If you recall, I began this blog with an extract from Boal's autobiography, which I read this Christmas. As well as the inspirational enthusiasm, eloquence and advocacy I found in all his books. I felt as if I had really begun to have a dialogue with him. Empathising as his experiences of education echoed my own, shock and sympathy at his periods of exile and persecution, bringing my own voice to the question he constantly debated - 'how can you truely create a people's theatre?'
And so, in part, my grief is that of an evolving friendship and dialogue that is suddenly cut short. Except, of course, it isn't. Boal's writing still, and always will, exist for us to engage in. And more than that, the living legacy he leaves behind in groups such as The International Theatre of The Oppressed Organisation, Cardboard Citizens, Mind The Gap... means we can continue to debate and strive towards answers to that all important question.
I have just described my relationship with Boal as new and evolving. But in some ways it isn't. In my pioneering days of my undergraduate Independent Practical Project (the wild west of Millfield's primary school drama club and me the loan gunslinger, armed only with shakey workshop plans and my wits) Boal was one of the first theorists I came across - advised by my tutor: 'you will have done Boal, you just don't know it.'
And this, I discovered, was the thing about Boal, the ideas from Theatre of The Oppressed; Games For Actors and Non-Actors are so pervasive that I wonder if we could conceive of a theatre in education without them.

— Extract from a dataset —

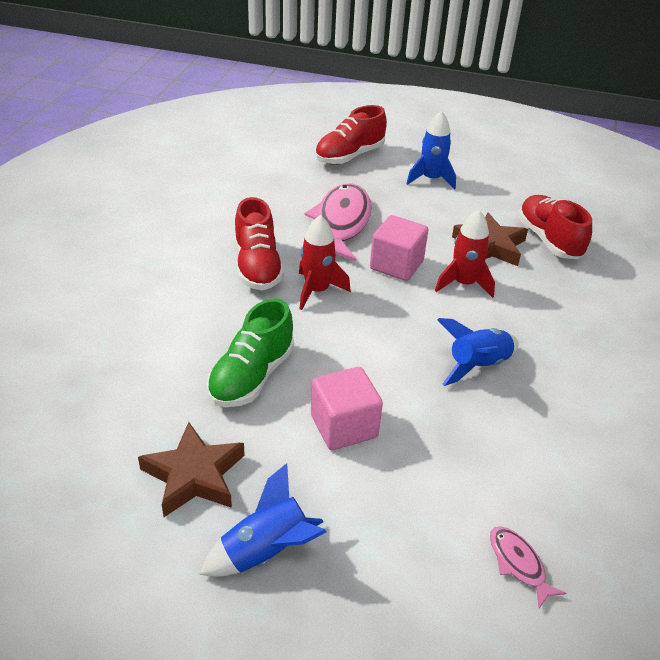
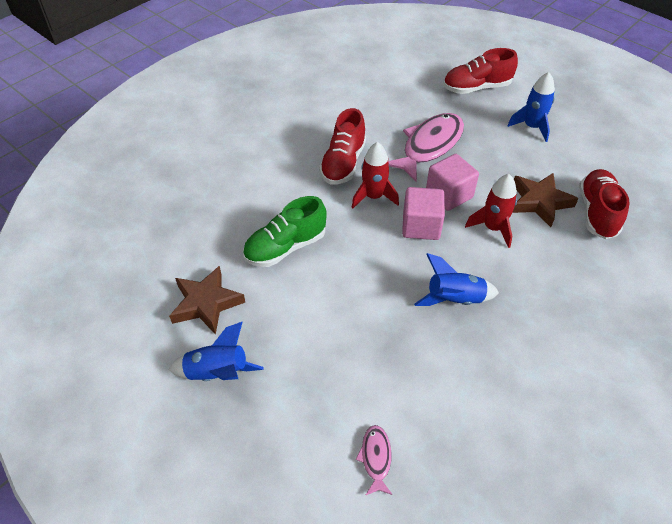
camera: 30 degrees right, 10 degrees up
pink cube [311,367,383,450] -> pink cube moved to [402,187,445,240]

I don't mean that Boal has all the answers, or fool proof techniques. But I think that so many practitioners, as I did, cut their TiE practitioner teeth on Boal to the extent this his ideas have become part of the language we share.
We can disagree with him, reshape or reject his ideas, but we cannot ignore the fact his work has shaped the very landscape we inhabit.
It could be stated Boal didn't always spend a lot time crediting those who in turn inspired him, notably the pedagogic work of Friere. None the less it is, for many of us through the invigorationg rhetoric of Boal that these ideas have reached us. I will leave you with a shining example of that rhetoric, written shortly before his death and now being shared amongst those for whom he has been such a key figure in both their professional and personal lives:
"We have to create another world because we know it is possible. But it is up to us to build this
other world with our hands and by acting on the stage and in our own life.
Participate in the “spectacle” which is about to begin and once you are back home, with your friends act your own plays and look at what you were never able to see: that which is obvious. Theatre is not just an event; it is a way of life!
We are all actors: being a citizen is not living in society, it is changing it."